Reitman è il regista dei figli di puttana. Dopo il Nick di Thank you for smoking ecco un nuovo personaggio sui generis, questa volta interpretato da un Clooney enormemente a suo agio. Ryan Bingham è un “licenziatore”, un mercenario che fa il lavoro sporco al posto degli altri. Un uomo perennemente in viaggio e rigorosamente con un solo bagaglio a mano. Licenziare non lo eccita, lui ama ciò che circonda lo scopo finale per il quale è stato chiamato. Quando il suo lavoro rischia di perdere la componente del viaggio a causa di Internet, Ryan va in crisi, cerca stabilità, cerca di tornare con i piedi per terra dall’up in the air dove ha vissuto fino a quel momento. Ma, sotto sotto, è ancora lo stronzo di prima.

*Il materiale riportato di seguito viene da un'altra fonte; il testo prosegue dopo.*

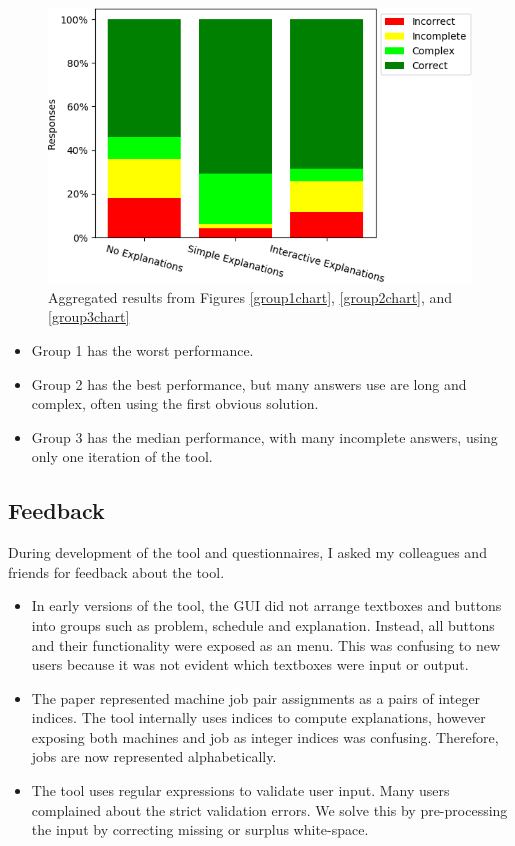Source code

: \begin{figure}[H]
	\begin{center}
		\includegraphics[scale=0.55]{figures/questionnaire_results_summary}
	\end{center}
	\caption{Aggregated results from Figures \ref{group1chart}, \ref{group2chart}, and \ref{group3chart}}
	\label{summarychart}
\end{figure}

\begin{itemize}
	\item Group 1 has the worst performance.
	\item Group 2 has the best performance, but many answers use are long and complex, often using the first obvious solution.
	\item Group 3 has the median performance, with many incomplete answers, using only one iteration of the tool.
\end{itemize}

\subsection{Feedback}

During development of the tool and questionnaires, I asked my colleagues and friends for feedback about the tool.

\begin{itemize}
	\item In early versions of the tool, the GUI did not arrange textboxes and buttons into groups such as problem, schedule and explanation. Instead, all buttons and their functionality were exposed as an menu. This was confusing to new users because it was not evident which textboxes were input or output.
	\item The paper \cite{aes} represented machine job pair assignments as a pairs of integer indices. The tool internally uses indices to compute explanations, however exposing both machines and job as integer indices was confusing. Therefore, jobs are now represented alphabetically.
	\item The tool uses regular expressions to validate user input. Many users complained about the strict validation errors. We solve this by pre-processing the input by correcting missing or surplus white-space.
\end{itemize}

Tra le nuvole è una commedia scorretta, acida, pungente. Un film di cui l’America della Crisi ha viscerale bisogno. E, se non fosse chiaro, l’ennesima conferma di quanto Reitman sia capace di trasformare una figura odiosa in un vero figo.
Lorenzo Mosna

Scegli un argomento spinoso, da talk-show, e fanne un film che stimoli col dibattito anche il passaparola. Sembra essere questa la formula preferita di Jason Reitman. Se “Thank you for smoking” e il tanto (troppo?) acclamato “Juno” affrontavano rispettivamente la questione tabagifera e quella relativa all’aborto, con “Tra le nuvole” tocca alla precarietà (non solo lavorativa) farla da padrona. Con qualche limite, allorché, abbandonate le premesse della prima parte, ci si accorge che “Tra le nuvole”, annacqua il tema scottante della perdita del lavoro sterzando su percorsi prevedibili e rassicuranti. C’è l’avventura amorosa che spinge perché diventi qualcosa di più serio, c’è la ragazza in carriera (cinica solo in apparenza) bisognosa di un mentore, c’è il ritorno a casa, alla famiglia, la necessità di avere comunque un approdo sicuro dopo tanto viaggiare. Tutti aspetti affrontati e risolti in modo da non scontentare il pubblico, sì con buon ritmo e attenzione nei dialoghi, ma senza un’originalità tale da renderli memorabili. A conferma di quanto detto, la solita questione “matrimonio sì/matrimonio no”, fonte di schermaglie utili a manifestare l’avversione del protagonista verso la vita di coppia, viene sviluppata diluendo il cinismo di fondo con una presa di coscienza troppo rapida e in odor di sentimentalismo. E’ come se, ad un certo punto, per Reitman contasse di più recuperare la simpatia del personaggio, la sua celata positività, piuttosto che infierire su quegli aspetti che fanno di un “tagliatore di teste” del genere un vero e proprio pezzo di merda (l’imprecazione è suggerita dalla voce off di Clooney). Non solo. Alla fine Bingham risulta persino un benefattore. Con buona pace dei tanti licenziati che, relegati sullo sfondo della trama, danno al film solo una spicciola connotazione sociologica utile per chi, fuori dalla sala, vorrà cimentarsi col consueto dibattito caro al regista.